Work instructions: Retype the records word for word, beginning with their first line and stopping after the line that contains "There is no".

━━━━━━━━

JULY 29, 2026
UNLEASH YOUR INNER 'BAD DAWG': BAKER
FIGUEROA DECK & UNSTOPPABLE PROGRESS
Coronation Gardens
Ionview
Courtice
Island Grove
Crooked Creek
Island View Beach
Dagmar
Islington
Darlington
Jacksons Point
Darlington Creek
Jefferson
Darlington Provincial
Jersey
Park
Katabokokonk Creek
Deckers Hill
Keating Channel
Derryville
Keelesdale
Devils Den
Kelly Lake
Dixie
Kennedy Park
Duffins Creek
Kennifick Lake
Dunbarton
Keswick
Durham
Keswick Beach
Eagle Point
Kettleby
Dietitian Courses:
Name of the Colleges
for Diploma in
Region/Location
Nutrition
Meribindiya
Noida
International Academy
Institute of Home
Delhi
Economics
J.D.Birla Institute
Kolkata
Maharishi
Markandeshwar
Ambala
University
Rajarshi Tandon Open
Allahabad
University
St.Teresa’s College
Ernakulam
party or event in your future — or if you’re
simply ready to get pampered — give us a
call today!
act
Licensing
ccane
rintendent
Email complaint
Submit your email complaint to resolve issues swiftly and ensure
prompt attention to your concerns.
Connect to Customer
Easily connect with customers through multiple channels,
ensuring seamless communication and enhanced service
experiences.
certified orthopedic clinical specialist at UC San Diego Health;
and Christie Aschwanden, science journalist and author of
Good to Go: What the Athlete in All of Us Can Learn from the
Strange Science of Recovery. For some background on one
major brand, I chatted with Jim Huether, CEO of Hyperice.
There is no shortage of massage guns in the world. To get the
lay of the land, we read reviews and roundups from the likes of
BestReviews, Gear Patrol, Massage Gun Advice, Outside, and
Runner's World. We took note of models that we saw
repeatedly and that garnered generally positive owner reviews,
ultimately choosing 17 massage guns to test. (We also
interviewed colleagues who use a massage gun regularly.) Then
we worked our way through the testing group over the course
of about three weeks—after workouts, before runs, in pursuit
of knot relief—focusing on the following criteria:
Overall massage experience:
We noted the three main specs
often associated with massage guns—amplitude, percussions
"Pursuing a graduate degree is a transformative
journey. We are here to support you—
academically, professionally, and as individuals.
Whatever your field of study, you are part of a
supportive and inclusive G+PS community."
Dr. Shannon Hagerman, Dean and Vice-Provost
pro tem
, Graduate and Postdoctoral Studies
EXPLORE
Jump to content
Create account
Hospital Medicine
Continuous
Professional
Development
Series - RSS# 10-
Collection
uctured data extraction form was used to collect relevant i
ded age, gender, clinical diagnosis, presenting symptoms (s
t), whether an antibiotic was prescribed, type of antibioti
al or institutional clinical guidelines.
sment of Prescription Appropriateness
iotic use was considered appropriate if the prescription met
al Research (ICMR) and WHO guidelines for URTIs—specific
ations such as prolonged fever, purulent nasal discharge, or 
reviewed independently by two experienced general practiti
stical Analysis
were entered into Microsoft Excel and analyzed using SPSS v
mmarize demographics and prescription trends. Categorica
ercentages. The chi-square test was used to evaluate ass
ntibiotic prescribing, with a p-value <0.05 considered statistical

━━━━━━━━

Answer:
JULY 29, 2026
UNLEASH YOUR INNER 'BAD DAWG': BAKER
FIGUEROA DECK & UNSTOPPABLE PROGRESS
Coronation Gardens
Ionview
Courtice
Island Grove
Crooked Creek
Island View Beach
Dagmar
Islington
Darlington
Jacksons Point
Darlington Creek
Jefferson
Darlington Provincial
Jersey
Park
Katabokokonk Creek
Deckers Hill
Keating Channel
Derryville
Keelesdale
Devils Den
Kelly Lake
Dixie
Kennedy Park
Duffins Creek
Kennifick Lake
Dunbarton
Keswick
Durham
Keswick Beach
Eagle Point
Kettleby
Dietitian Courses:
Name of the Colleges
for Diploma in
Region/Location
Nutrition
Meribindiya
Noida
International Academy
Institute of Home
Delhi
Economics
J.D.Birla Institute
Kolkata
Maharishi
Markandeshwar
Ambala
University
Rajarshi Tandon Open
Allahabad
University
St.Teresa’s College
Ernakulam
party or event in your future — or if you’re
simply ready to get pampered — give us a
call today!
act
Licensing
ccane
rintendent
Email complaint
Submit your email complaint to resolve issues swiftly and ensure
prompt attention to your concerns.
Connect to Customer
Easily connect with customers through multiple channels,
ensuring seamless communication and enhanced service
experiences.
certified orthopedic clinical specialist at UC San Diego Health;
and Christie Aschwanden, science journalist and author of
Good to Go: What the Athlete in All of Us Can Learn from the
Strange Science of Recovery. For some background on one
major brand, I chatted with Jim Huether, CEO of Hyperice.
There is no shortage of massage guns in the world. To get the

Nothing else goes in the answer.